Euthymios Saifi

Euthymios Michael Saifi (or Aftimios Sayfi, 16431723) was the Melkite Catholic bishop of Tyre and Sidon during the early 18th century. A leading proponent of re-establishing communion between the Orthodox Church of Antioch and the Catholic Church, he is often described as the architect of the Melkite Catholic Church.[1]:33–36

Euthymios Michael Saifi
Bishop of Tyre and Sidon
ChurchMelkite Church
SeeTyre and Sidon
Installed1682
Term ended8 October 1723
PredecessorJeremy
Orders
Consecration1682
Personal details
Born
Michael Saifi

1643
Died8 October 1723
Damascus, Syria

Life

Michael Saifi was born in Damascus in about 1643. He was admitted in the entourage of patriarch Macarios III Zaim and he was schoolmate of Macaire's nephew, the future patriarch Cyril Zaim. Michael Saifi was ordained deacon in 1666, priest shortly later and appointed teacher of the patriarchal school. In 1682 he was consecrated bishop of Tyre and Sidon by Cyril Zaim, who has become patriarch in the meantime.[2]

Saifi, like many clerics in the patriarchate of Antioch, wanted to formally re-establish ties to the Church of Rome. In December 1683 he openly declared himself in communion with the Roman Catholic Church.

Saifi founded the Basilian Salvatorian congregation[1]:34 and the Melkite Holy Savior Monastery (Deir-el-Moukhales) at Joun near Sidon.[3] with the aim of supporting pastoral and missionary activities by well-educated and celibate Melkite clergy.

Four pro-Catholic Melkite bishops, who considered the 1694 agreement between Cyril Zaim and Athanase Dabbas over the patriarchal succession unlawful, urged Saifi to become patriarch. Saifi wrote to Rome, which forbade him to become patriarch, but appointed him Apostolic administrator for the Catholic faithful in the Melkite Church on 6 December 1701.[2]

Saifi had a very strong missionary zeal, which led him to interfere in other dioceses' and patriarchates' affairs: he clashed with both the Maronite and the Jerusalem patriarchates. He and his missionaries promoted not only full communion with the See of Rome, but also many Liturgical Latinisations: for instance, different uses in fasting and a review of the liturgical books.

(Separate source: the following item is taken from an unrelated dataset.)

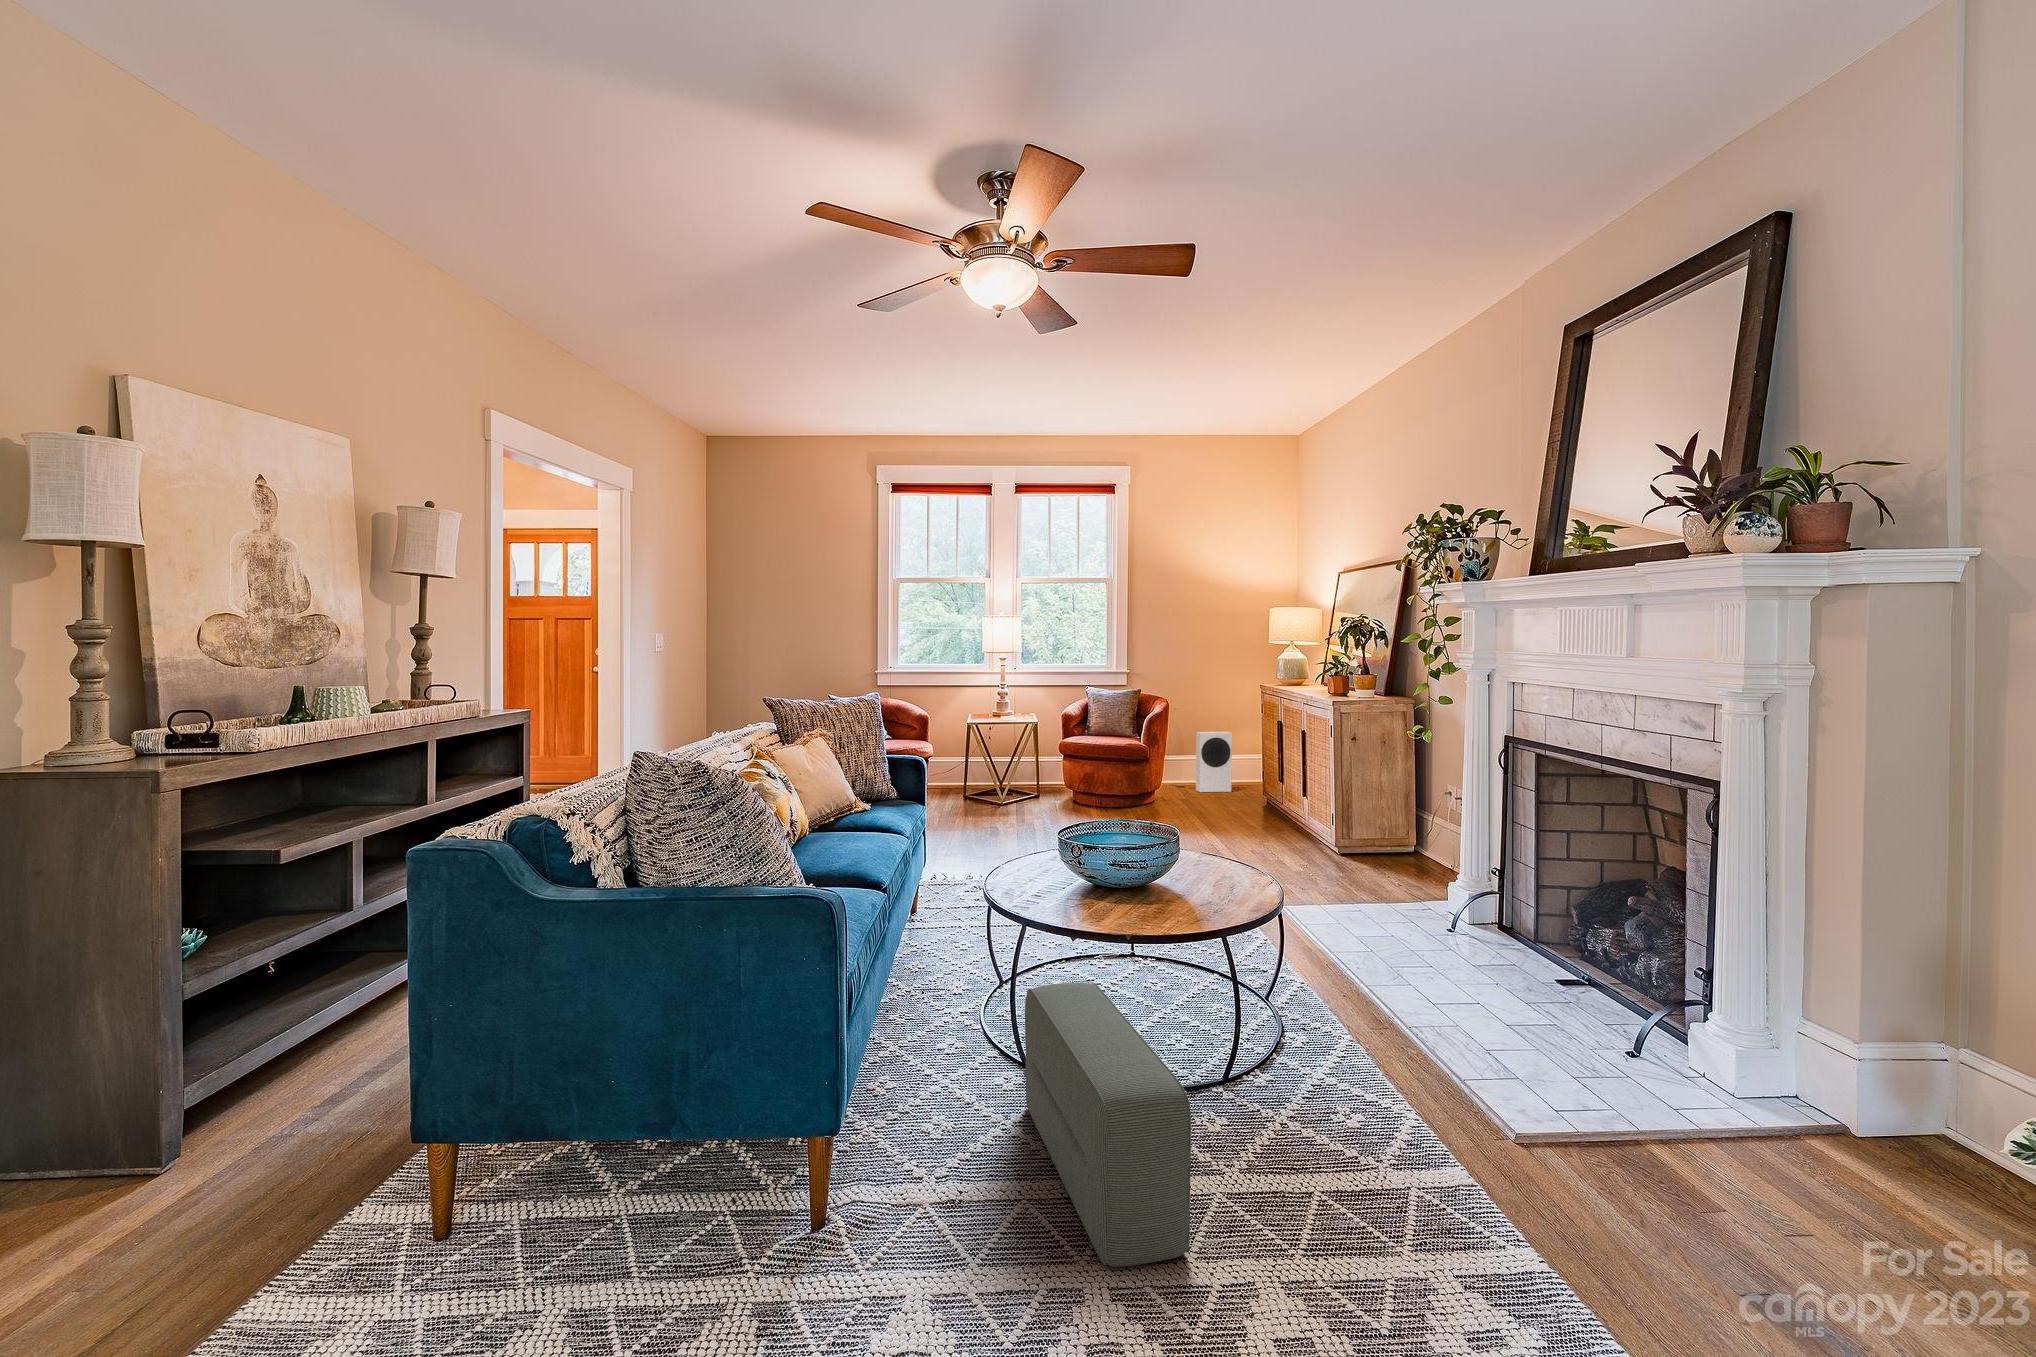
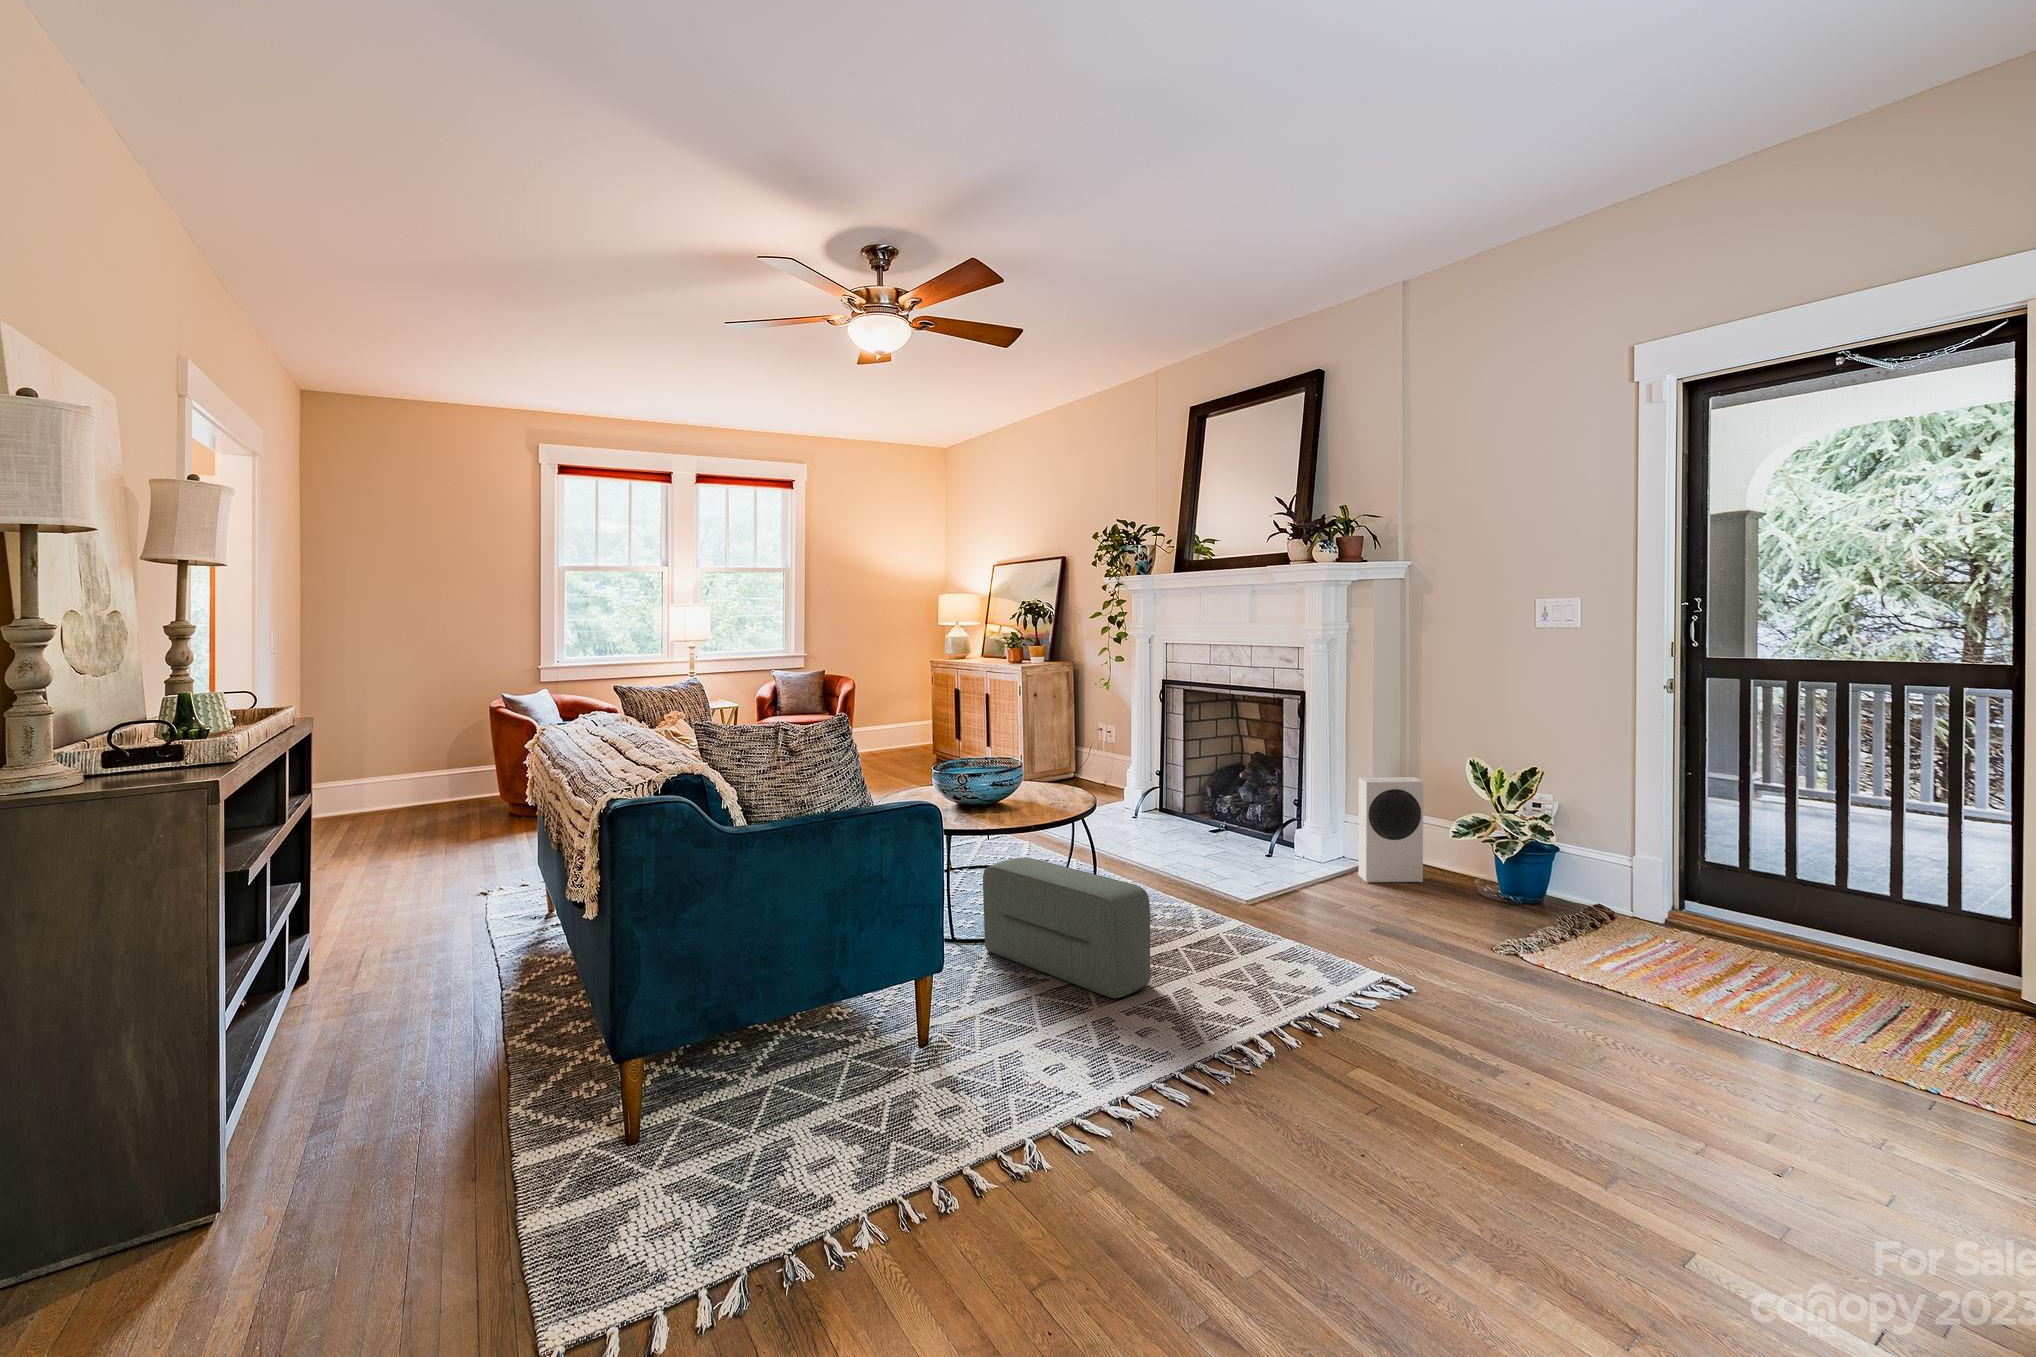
speaker: present [1196,732,1232,792] -> present [1358,777,1423,883]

These Latinizations were neither desired nor wanted by Rome, which condemned them many times (for example through the Propaganda Fide in 1723 and formally on 15 March 1729); regardless, they spread among some of the Catholic partisans of the Melkite Church.

Charging Saifi of meddling in other patriarchates affairs and of latinisations, in October 1718 Patriarch Jeremias III of Constantinople ordered him to be deposed and exiled. Patriarch Cyril Zaim of Antioch did not execute this order, but he died shortly later. Two bishops claimed succession to the former patriarch of Antioch: Euthimios Saifi himself and the former patriarch Athanasius III Dabbas, who was supported by the Patriarch of Constantinople and who signed the succession's agreements of 1694. Saifi's opposition to Dabbas was also combated by the Latin Franciscans, who supported Athanasius, forcing Saifi to renounce. Athanasius Dabbas, in a synod held in Constantinople in 1722, deposed and exiled Saifi to allow some Greek bishop to take possession of his important episcopal See.[2] Saifi, still supported by his faithfuls, was exiled in Adana. He escaped in 1723 returning to Damascus, where he died on 8 October 1723.[4]

One year after his death, through his work, his nephew, Seraphim Tanas, was elected as the Greek Patriarch of Antioch under the name Cyril VI.

Notes

  1. Descy, Serge (1993). The Melkite Church. Boston: Sophia Press.
  2. Nasrallah J. (1967). "Euthyme Saifi". Dictionnaire d'histoire et de géographie ecclésiastiques. Vol. 16. Paris: Letouzey et Ané. pp. 64–74.
  3. Dick, Iganatios (2004). Melkites: Greek Orthodox and Greek Catholics of the Patriarchates of Antioch, Alexandria and Jerusalem. Boston: Sophia Press. pp. 31–32.
  4. Mansi, Joannes Dominicus (1905). Sacrorum Conciliorum nova et amplissima collectio. Vol. 37. p. 127.